Exercise prompt: An exact reproduction of the listing, minus the pictures, is the required output.

Record set START

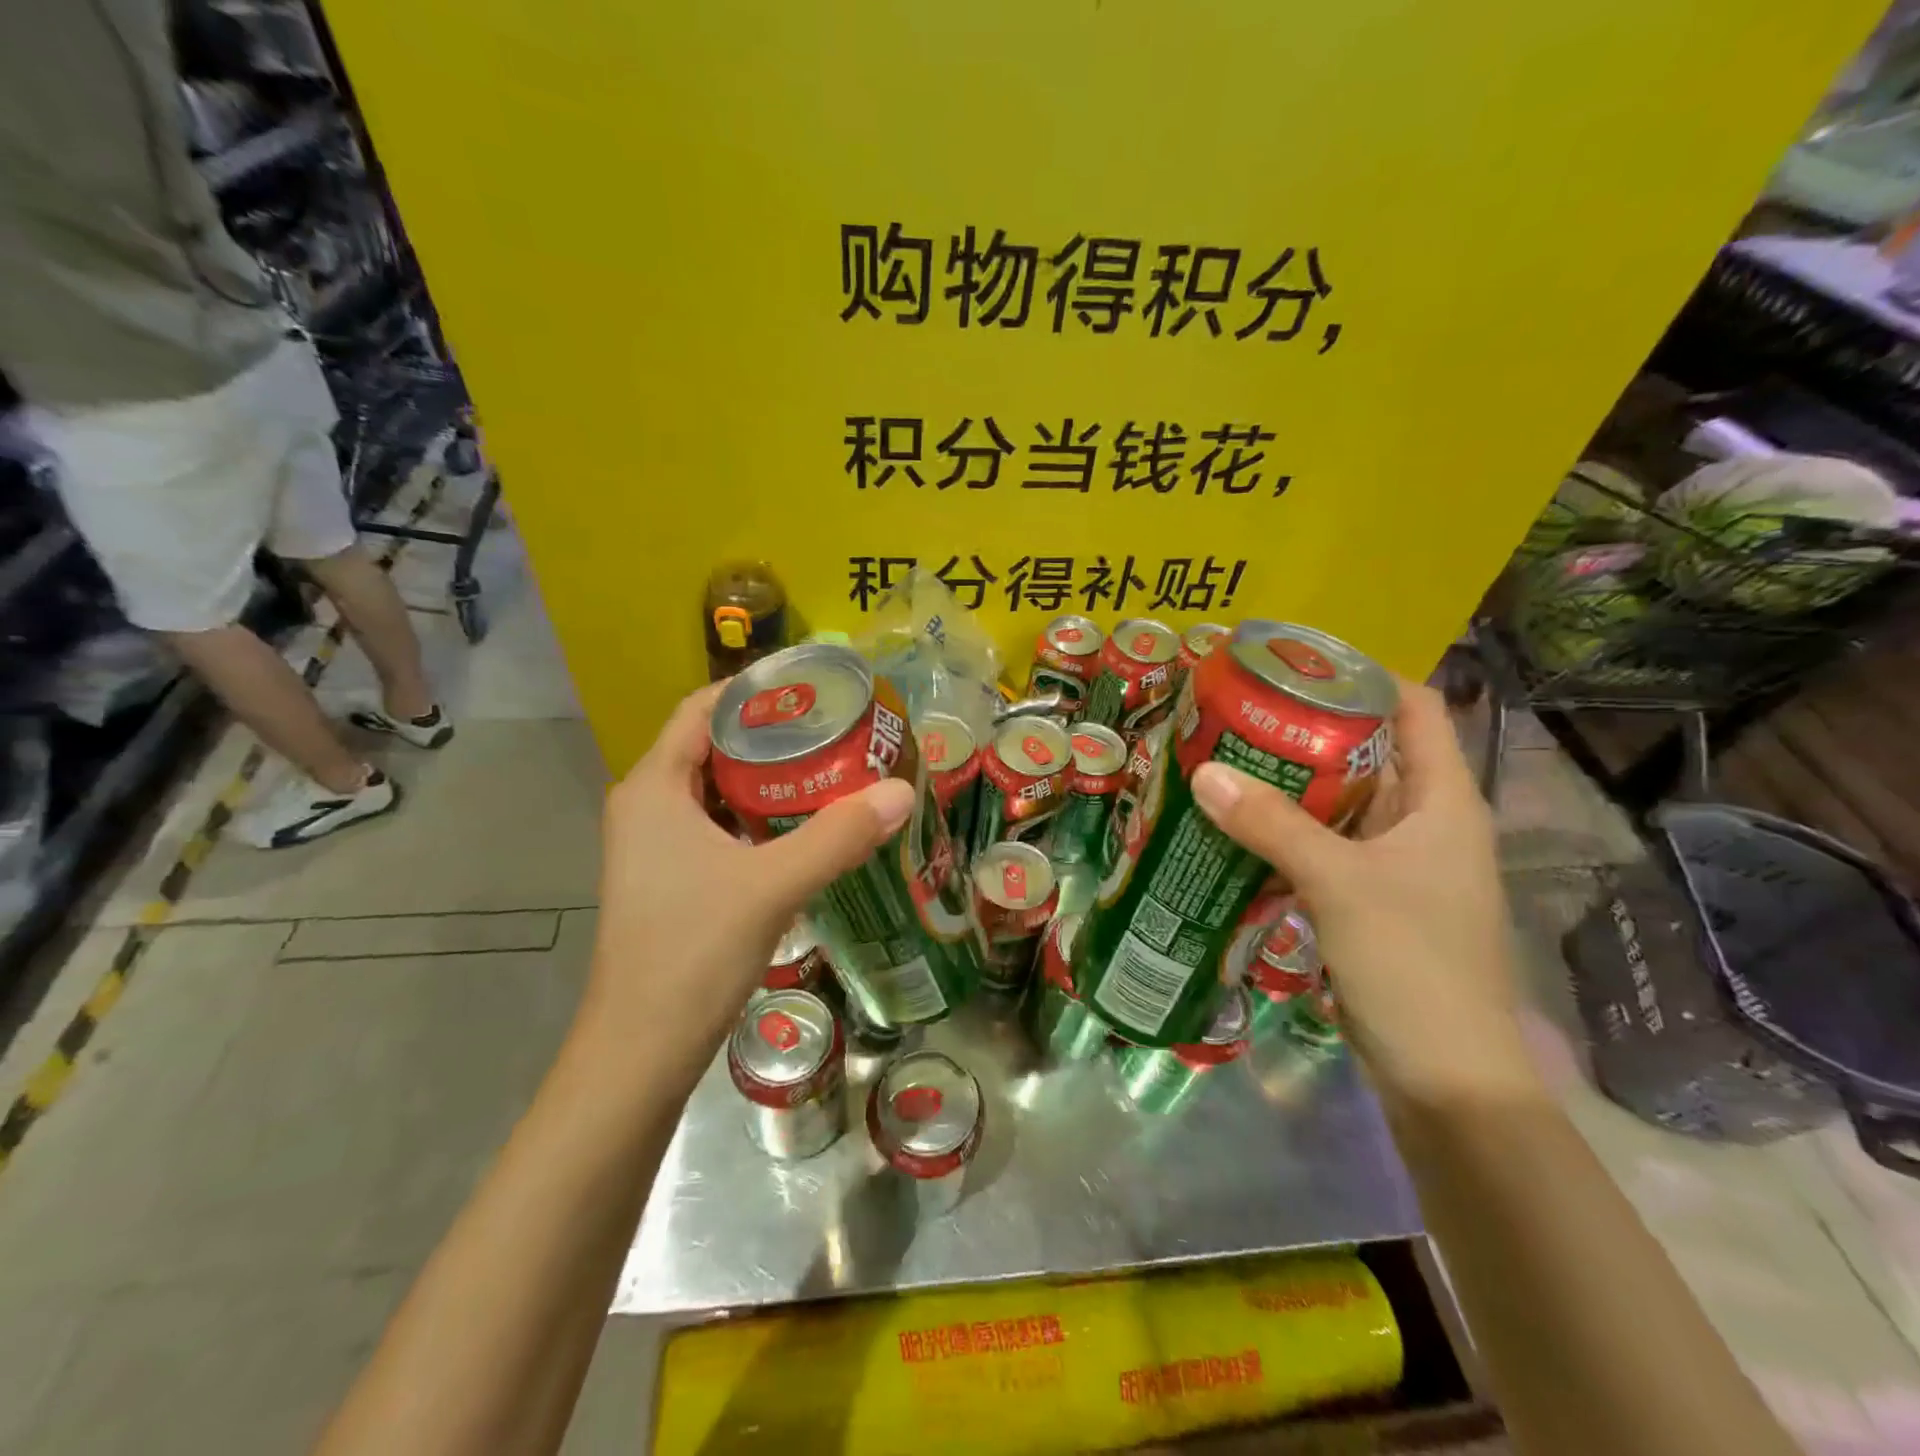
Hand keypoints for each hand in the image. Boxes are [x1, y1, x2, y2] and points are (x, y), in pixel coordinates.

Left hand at [575, 683, 914, 1067]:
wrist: (641, 1049)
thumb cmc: (692, 951)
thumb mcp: (771, 885)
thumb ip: (838, 836)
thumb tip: (902, 791)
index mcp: (654, 787)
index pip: (701, 710)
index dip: (753, 690)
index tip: (812, 687)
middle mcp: (647, 806)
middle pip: (713, 746)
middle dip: (772, 734)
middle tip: (836, 728)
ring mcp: (656, 846)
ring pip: (718, 790)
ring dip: (769, 778)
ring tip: (830, 767)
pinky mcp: (672, 878)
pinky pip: (719, 826)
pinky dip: (760, 816)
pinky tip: (805, 826)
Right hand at [1190, 680, 1538, 1105]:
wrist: (1444, 1075)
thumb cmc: (1413, 962)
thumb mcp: (1339, 882)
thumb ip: (1271, 824)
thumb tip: (1202, 773)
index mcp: (1442, 801)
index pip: (1414, 708)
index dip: (1364, 676)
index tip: (1296, 662)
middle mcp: (1423, 822)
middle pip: (1367, 752)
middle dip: (1307, 729)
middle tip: (1239, 711)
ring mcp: (1396, 865)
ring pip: (1339, 803)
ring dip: (1289, 784)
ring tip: (1226, 758)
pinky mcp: (1368, 901)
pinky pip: (1322, 847)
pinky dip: (1284, 832)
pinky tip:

Record set END

Task response:
Hand keypoints for each hand in the image. Boxes are [x1, y1, x2, y2] and points are (x, y), in pixel coordinates.

Left hand at [575, 683, 914, 1067]:
wrist: (641, 1049)
thumb cmc: (692, 951)
thumb mcp: (771, 885)
thumb ip: (838, 836)
thumb tip: (902, 791)
index mcp: (654, 787)
index pip: (701, 710)
index dip: (753, 690)
index tip: (812, 687)
middle mcp: (647, 806)
middle pip: (713, 746)
middle dip: (772, 734)
middle tip: (836, 728)
ring mcp: (656, 846)
ring pip: (718, 790)
ring dip: (769, 778)
ring tip: (830, 767)
pinky mcp: (672, 878)
pinky pip: (719, 826)
pinky dip: (760, 816)
pinky tip: (805, 826)
Right hand at [1190, 680, 1538, 1105]:
wrist: (1444, 1075)
thumb cmc: (1413, 962)
thumb mcp: (1339, 882)
thumb ip: (1271, 824)
thumb tip: (1202, 773)
index mcp: (1442, 801)
index pip: (1414, 708)
index dip: (1364, 676)
index tip: (1296, 662)
middle mcp: (1423, 822)
middle pip: (1367, 752)
middle dip: (1307, 729)
middle tip: (1239, 711)
ring mcp: (1396, 865)
ring pip: (1339, 803)
ring dip: (1289, 784)
ring tip: (1226, 758)
pinky mcp: (1368, 901)
pinky pip: (1322, 847)
pinky dip: (1284, 832)
pinky tip:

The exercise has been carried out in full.